### DOCUMENT TEXT ###
As she gradually returned to her roots in Central Illinois, Terra realized that the best food in the world could and should be grown by small, diverse farms that mimic nature, and that communities should be able to feed themselves independent of fossil-fuel based agri-chemicals. In 2001, she founded The Land Connection to save farmland, train new farmers, and connect consumers with fresh local foods.
Terra is the author of The Seasons on Henry's Farm, which was nominated for a James Beard Award in 2010. She has been honored with a Green Award from Chicago Magazine, a Good Eating Award from the Chicago Tribune, and a rural achievement award from Lt. Governor Sheila Simon.
Terra’s favorite food is a lightly fried duck egg on toast.
Farmers' Market Manager and Outreach Coordinator
Sarah grew up in Pontiac, Illinois, and while she remembers a few key produce seasons throughout the year (picking strawberries just as school got out for the summer, sweet corn in July, really good apples in the fall) she mostly thought all fruits and vegetables were just available year-round. It wasn't until living in Hungary after college that she really learned the value of eating food in season. She would even exchange private lessons for cherries, melons, and peaches as big as a softball.
As she spent the next 6 years teaching English in Hannover, Germany, then Paris, Sarah came to appreciate open air markets, often crossing the city to find her favorite vendors. After completing M.A.degrees in Communication and Linguistics at the University of Illinois, Sarah began teaching at Parkland College and took a seasonal position with the Urbana Market at the Square. Through this position she was able to learn more about local food, help administer Link matching programs to expand struggling families' food budgets, and hone her photography skills at the market. In 2012 she became assistant director of the Urbana market and joined The Land Connection in April 2015 for the launch of the new Champaign Farmers' Market.
Sarah is an avid photographer and swimmer. She loves travel, history, and languages, she has grown up doing 18th century re-enacting. Sarah enjoys firing cannons and is certified to serve on smoothbore artillery crews.
Sarah's favorite food is carrots. Or strawberries. Or peaches. Or sugar snap peas
Cassie joined The Land Connection in March 2016, bringing experience in sustainable business program development, accreditation, non-profit management and grant writing. She oversees The Land Connection’s programming and supports the development of program funding for strategic organizational initiatives. Cassie also works with organizations throughout Illinois to understand opportunities for increasing awareness of local foods and their benefits, composting & food scrap management, and sustainable practices, uncovering innovative and accessible opportunities to Illinois famers, communities, and residents.
###
→ **EXERCISE DIRECTIONS**: Shorten the paragraph in the staff bios above that begins "As she spent the next 6 years" into a brief list that keeps its main facts.
### DATASET EXTRACT ###
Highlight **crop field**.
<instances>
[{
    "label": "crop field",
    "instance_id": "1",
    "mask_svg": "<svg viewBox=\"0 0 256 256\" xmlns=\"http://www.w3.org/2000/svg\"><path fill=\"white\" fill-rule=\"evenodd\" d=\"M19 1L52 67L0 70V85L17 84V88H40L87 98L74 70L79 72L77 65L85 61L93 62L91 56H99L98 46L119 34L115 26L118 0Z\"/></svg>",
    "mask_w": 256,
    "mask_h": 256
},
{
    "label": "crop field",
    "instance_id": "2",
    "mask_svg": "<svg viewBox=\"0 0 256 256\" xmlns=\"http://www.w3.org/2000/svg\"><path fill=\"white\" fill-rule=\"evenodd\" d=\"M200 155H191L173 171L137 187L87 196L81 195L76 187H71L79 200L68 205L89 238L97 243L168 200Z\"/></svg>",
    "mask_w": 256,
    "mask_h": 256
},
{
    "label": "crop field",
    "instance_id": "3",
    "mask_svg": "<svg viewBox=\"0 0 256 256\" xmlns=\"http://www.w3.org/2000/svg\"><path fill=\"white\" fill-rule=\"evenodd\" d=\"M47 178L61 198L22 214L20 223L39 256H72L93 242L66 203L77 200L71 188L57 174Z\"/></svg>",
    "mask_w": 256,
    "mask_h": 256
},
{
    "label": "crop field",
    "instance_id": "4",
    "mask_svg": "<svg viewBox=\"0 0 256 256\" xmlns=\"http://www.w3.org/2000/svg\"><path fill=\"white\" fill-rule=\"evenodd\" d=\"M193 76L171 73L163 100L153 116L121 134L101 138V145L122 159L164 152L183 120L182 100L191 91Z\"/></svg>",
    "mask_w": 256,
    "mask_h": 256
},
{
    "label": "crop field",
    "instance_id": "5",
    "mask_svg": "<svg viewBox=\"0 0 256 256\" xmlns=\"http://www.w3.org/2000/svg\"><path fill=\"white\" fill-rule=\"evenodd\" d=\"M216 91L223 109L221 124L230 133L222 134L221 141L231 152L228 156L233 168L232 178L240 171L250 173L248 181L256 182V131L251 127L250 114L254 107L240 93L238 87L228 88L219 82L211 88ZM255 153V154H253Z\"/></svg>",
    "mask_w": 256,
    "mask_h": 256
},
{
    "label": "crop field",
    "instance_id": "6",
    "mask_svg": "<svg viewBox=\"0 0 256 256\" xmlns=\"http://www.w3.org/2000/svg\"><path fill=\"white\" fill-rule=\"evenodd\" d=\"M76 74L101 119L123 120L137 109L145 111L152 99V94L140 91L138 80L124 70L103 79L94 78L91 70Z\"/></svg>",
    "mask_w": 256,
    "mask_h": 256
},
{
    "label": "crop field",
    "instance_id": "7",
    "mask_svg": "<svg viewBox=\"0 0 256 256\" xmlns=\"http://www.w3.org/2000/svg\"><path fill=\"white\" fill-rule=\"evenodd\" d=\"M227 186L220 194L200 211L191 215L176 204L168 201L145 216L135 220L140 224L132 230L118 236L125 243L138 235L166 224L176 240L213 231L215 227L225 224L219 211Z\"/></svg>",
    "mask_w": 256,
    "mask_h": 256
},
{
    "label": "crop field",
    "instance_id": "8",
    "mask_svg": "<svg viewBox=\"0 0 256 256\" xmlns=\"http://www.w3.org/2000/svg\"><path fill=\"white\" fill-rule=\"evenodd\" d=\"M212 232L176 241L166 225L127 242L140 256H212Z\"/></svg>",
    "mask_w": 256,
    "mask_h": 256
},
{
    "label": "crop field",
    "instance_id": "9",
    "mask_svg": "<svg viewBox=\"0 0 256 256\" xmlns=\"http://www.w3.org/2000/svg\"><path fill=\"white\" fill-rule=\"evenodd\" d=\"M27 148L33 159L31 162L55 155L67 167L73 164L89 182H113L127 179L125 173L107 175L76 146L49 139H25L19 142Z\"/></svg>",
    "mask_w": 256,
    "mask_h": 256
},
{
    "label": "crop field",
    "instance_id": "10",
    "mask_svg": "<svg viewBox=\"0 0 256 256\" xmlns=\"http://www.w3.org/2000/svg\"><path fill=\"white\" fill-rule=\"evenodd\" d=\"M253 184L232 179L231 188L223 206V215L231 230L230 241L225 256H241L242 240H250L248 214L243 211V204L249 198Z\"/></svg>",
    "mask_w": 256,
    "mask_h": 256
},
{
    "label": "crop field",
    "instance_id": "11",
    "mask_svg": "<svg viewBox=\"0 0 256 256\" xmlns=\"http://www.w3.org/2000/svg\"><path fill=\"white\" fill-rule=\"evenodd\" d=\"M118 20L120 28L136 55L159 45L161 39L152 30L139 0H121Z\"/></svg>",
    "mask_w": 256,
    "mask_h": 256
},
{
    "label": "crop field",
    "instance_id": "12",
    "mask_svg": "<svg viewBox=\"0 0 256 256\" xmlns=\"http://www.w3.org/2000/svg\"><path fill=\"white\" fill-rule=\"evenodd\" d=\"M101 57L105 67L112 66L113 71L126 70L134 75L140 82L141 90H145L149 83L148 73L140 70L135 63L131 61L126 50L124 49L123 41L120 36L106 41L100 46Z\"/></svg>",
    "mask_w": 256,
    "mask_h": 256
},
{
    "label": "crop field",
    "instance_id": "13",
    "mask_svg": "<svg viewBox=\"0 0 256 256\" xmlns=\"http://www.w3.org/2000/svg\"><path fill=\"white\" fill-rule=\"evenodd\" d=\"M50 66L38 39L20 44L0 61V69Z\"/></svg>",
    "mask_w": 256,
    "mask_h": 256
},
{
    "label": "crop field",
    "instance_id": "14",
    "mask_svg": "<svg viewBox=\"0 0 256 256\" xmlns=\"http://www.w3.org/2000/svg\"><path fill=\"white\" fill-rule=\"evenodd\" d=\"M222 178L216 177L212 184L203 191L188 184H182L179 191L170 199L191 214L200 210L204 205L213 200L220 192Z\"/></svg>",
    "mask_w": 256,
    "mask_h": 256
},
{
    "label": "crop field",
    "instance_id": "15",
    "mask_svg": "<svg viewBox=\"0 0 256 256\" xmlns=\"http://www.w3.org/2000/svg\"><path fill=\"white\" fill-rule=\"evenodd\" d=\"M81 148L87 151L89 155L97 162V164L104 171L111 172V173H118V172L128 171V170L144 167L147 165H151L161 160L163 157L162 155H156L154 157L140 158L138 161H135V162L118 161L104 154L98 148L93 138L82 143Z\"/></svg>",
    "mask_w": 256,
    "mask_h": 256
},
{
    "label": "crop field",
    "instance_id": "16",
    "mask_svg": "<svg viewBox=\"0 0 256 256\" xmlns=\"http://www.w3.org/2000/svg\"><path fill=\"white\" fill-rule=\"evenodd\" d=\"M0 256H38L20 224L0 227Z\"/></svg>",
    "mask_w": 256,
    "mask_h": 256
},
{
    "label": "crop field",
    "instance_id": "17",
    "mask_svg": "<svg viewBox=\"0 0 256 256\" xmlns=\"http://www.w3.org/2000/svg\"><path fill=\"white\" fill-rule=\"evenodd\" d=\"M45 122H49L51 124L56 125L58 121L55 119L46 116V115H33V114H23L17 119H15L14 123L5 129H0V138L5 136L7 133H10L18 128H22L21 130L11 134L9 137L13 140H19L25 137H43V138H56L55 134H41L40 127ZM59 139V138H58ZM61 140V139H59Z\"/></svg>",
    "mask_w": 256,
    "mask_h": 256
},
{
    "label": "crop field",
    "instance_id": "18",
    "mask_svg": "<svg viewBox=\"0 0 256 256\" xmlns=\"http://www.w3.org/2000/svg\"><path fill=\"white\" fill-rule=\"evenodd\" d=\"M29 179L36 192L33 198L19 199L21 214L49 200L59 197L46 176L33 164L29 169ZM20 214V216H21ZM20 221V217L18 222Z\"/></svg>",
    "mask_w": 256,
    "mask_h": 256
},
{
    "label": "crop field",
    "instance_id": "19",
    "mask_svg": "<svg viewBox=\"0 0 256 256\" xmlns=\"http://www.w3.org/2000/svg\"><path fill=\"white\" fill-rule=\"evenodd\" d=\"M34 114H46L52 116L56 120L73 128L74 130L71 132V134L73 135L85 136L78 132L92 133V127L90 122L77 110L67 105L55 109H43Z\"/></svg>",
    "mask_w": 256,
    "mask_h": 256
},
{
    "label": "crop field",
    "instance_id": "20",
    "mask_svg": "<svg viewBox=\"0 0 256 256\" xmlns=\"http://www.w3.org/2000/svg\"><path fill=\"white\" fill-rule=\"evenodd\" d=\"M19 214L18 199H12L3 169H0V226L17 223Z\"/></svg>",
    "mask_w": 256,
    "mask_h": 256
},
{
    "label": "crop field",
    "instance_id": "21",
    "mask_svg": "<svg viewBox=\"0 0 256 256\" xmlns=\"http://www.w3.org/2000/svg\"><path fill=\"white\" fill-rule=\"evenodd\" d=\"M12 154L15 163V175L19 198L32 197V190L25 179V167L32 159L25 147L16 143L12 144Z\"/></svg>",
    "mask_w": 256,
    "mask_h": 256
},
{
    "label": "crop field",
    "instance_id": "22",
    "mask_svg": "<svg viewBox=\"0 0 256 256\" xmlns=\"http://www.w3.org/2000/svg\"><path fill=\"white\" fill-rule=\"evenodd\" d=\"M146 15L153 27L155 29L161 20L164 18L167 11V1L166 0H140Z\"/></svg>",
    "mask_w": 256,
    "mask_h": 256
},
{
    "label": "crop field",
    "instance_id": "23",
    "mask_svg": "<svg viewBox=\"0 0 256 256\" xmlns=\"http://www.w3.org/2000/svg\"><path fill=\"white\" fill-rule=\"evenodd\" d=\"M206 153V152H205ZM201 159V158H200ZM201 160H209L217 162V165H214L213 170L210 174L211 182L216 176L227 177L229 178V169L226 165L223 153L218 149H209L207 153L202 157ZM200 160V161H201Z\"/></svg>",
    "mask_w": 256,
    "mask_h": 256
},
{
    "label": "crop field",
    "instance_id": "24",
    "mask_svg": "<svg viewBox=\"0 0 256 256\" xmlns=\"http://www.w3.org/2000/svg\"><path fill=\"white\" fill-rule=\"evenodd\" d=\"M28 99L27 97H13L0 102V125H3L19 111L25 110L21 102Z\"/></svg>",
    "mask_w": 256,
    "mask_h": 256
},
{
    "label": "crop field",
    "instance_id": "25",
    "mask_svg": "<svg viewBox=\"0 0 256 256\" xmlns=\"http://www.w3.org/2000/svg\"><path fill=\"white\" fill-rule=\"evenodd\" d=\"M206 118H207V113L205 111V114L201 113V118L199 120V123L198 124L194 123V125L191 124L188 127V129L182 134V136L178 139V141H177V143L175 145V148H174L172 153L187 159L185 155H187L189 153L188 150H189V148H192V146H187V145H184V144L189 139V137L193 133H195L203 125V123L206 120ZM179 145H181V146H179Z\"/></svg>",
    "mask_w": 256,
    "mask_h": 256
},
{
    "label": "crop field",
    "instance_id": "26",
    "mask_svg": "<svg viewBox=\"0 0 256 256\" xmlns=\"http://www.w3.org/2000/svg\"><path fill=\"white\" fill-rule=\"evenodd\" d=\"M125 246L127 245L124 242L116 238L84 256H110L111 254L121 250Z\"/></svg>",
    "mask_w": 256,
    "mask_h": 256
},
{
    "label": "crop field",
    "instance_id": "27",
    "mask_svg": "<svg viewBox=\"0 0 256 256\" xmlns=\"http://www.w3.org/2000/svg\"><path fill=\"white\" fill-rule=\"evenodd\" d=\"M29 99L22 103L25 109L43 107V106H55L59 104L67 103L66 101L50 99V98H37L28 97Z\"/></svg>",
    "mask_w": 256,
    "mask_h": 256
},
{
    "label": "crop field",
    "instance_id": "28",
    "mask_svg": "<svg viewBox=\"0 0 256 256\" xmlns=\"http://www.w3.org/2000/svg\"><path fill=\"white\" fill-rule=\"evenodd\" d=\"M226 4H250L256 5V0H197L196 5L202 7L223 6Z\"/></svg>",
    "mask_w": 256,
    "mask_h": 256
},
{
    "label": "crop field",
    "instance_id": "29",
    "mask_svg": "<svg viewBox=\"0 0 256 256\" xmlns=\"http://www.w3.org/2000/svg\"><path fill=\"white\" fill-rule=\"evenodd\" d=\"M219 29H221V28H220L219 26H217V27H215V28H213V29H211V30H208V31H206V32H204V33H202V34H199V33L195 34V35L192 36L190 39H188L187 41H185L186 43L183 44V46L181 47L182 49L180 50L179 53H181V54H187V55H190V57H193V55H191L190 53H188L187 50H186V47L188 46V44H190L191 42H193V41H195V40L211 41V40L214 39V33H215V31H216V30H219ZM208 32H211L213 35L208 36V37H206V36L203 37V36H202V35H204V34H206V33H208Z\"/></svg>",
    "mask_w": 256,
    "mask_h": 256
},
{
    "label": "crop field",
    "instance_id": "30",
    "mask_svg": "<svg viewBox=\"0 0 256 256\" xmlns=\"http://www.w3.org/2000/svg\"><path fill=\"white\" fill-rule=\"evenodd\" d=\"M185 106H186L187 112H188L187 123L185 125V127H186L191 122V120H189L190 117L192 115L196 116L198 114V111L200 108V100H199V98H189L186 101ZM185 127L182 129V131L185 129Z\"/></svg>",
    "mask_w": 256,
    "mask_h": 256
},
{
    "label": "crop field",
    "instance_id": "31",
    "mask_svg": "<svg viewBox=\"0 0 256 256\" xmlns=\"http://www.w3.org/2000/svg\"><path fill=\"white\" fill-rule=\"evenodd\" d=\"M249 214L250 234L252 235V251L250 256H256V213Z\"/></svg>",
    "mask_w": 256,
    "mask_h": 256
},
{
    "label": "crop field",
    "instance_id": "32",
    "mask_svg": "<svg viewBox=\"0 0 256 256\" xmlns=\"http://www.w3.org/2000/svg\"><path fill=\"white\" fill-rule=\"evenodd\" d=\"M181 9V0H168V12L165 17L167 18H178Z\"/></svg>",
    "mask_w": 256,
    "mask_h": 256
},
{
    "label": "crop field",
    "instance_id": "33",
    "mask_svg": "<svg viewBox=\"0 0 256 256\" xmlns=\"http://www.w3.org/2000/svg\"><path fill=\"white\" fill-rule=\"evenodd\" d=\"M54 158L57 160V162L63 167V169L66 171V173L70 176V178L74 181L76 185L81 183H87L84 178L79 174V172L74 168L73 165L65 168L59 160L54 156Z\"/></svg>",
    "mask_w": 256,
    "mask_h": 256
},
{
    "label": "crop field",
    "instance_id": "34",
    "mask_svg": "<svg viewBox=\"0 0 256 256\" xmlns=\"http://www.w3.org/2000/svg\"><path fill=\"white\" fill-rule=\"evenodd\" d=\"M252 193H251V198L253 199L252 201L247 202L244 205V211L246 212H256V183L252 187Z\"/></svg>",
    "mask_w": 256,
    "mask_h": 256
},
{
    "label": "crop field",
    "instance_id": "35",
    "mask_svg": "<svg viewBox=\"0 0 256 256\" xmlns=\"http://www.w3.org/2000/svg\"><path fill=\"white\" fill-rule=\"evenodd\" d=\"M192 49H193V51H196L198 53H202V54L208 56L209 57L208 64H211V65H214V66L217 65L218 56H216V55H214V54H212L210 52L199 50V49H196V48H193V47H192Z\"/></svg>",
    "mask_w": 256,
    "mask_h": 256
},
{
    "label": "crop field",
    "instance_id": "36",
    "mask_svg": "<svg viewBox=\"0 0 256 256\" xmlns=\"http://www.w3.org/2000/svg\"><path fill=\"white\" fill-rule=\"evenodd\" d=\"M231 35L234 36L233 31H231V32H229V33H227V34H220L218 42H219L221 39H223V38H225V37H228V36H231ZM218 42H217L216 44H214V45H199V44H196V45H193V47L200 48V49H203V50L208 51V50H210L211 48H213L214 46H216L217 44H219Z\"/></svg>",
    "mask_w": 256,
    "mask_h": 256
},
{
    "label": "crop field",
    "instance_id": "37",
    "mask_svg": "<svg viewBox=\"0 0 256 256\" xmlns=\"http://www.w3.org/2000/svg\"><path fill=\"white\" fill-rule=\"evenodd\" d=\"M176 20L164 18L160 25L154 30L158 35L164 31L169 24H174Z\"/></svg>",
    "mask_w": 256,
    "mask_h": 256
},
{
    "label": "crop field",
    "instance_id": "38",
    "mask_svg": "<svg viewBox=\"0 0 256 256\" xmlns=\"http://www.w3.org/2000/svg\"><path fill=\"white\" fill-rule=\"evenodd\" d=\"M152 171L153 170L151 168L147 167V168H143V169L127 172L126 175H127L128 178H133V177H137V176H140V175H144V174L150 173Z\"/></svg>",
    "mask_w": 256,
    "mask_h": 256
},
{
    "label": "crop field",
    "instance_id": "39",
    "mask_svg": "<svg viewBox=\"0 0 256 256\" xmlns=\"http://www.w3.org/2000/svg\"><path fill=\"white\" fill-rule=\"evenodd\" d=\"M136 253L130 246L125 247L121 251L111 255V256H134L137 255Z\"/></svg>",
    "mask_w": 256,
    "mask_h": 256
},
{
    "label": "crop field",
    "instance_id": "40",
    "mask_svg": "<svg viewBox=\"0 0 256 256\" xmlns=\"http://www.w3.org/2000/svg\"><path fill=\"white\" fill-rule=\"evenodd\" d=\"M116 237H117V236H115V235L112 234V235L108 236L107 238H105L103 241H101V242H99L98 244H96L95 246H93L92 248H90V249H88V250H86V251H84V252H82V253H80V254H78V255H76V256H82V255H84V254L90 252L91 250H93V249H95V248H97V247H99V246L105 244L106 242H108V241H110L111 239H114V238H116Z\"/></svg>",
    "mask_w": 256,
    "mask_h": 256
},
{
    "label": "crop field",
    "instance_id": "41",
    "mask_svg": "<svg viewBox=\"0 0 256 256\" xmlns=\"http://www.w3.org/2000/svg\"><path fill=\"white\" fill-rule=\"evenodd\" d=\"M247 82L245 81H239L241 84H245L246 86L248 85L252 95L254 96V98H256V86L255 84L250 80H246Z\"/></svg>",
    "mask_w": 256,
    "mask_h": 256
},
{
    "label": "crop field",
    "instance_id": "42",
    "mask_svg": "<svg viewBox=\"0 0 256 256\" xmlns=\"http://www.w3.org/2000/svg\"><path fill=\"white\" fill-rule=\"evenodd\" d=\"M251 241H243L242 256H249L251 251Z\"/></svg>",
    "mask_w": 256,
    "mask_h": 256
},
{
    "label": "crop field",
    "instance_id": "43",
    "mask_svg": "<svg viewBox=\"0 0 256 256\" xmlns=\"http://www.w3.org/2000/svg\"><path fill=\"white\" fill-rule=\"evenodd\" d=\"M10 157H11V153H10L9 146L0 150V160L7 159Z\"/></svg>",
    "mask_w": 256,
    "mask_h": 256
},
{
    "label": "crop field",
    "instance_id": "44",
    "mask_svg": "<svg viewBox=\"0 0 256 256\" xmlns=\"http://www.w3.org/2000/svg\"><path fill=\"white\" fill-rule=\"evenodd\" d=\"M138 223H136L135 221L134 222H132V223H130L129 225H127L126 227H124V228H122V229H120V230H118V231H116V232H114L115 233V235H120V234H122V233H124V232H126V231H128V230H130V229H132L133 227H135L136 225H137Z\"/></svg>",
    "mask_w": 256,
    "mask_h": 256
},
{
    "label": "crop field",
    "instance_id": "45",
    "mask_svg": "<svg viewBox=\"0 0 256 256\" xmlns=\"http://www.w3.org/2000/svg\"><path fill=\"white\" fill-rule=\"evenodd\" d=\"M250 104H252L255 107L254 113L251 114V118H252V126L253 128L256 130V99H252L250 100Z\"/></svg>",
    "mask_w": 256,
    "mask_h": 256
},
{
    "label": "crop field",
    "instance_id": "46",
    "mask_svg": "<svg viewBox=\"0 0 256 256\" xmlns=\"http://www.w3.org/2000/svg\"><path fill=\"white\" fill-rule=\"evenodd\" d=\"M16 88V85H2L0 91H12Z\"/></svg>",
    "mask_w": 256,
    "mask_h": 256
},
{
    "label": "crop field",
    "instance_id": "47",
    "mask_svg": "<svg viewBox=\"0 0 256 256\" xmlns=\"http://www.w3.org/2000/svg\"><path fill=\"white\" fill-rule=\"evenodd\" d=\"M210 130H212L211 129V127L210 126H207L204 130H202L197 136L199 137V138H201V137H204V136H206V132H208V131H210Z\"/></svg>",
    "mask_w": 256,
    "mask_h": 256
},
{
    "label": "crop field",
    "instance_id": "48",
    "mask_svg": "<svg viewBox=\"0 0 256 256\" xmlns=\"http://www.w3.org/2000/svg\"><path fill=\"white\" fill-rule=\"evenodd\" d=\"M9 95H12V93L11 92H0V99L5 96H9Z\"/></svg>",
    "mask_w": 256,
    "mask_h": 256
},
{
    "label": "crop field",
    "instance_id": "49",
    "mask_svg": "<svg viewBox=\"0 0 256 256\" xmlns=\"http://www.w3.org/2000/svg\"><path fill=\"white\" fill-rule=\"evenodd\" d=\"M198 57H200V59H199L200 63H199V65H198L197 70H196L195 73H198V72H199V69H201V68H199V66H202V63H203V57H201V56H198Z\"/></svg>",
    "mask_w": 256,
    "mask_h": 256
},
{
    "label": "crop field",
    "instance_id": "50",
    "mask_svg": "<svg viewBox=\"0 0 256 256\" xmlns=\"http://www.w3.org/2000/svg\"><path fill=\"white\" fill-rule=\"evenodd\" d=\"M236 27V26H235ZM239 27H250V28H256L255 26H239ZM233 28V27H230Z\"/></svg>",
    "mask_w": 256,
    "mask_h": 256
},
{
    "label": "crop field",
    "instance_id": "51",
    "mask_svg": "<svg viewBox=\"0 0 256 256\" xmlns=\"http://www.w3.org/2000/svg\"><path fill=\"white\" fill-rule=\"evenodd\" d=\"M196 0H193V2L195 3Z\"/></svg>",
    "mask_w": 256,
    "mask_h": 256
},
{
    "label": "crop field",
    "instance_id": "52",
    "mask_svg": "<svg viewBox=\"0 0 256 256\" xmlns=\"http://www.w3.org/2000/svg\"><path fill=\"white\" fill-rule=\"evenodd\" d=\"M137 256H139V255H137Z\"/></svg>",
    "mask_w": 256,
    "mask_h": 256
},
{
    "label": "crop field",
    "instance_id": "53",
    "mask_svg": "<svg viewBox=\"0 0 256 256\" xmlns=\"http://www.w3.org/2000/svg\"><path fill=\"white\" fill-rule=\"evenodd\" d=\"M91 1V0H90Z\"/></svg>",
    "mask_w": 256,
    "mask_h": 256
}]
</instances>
###
→ **RESPONSE**:
- Taught English for six years in Hannover, Germany, then Paris, and came to love open-air markets, often crossing the city to reach favorite vendors.
- Earned M.A. degrees in Communication and Linguistics at the University of Illinois.
- Began teaching at Parkland College and took a seasonal job with the Urbana Market at the Square, where she learned about local food, helped run Link matching programs for struggling families, and improved her photography.
- Became assistant director of the Urbana market in 2012.
- Joined The Land Connection in April 2015 for the launch of the new Champaign Farmers' Market.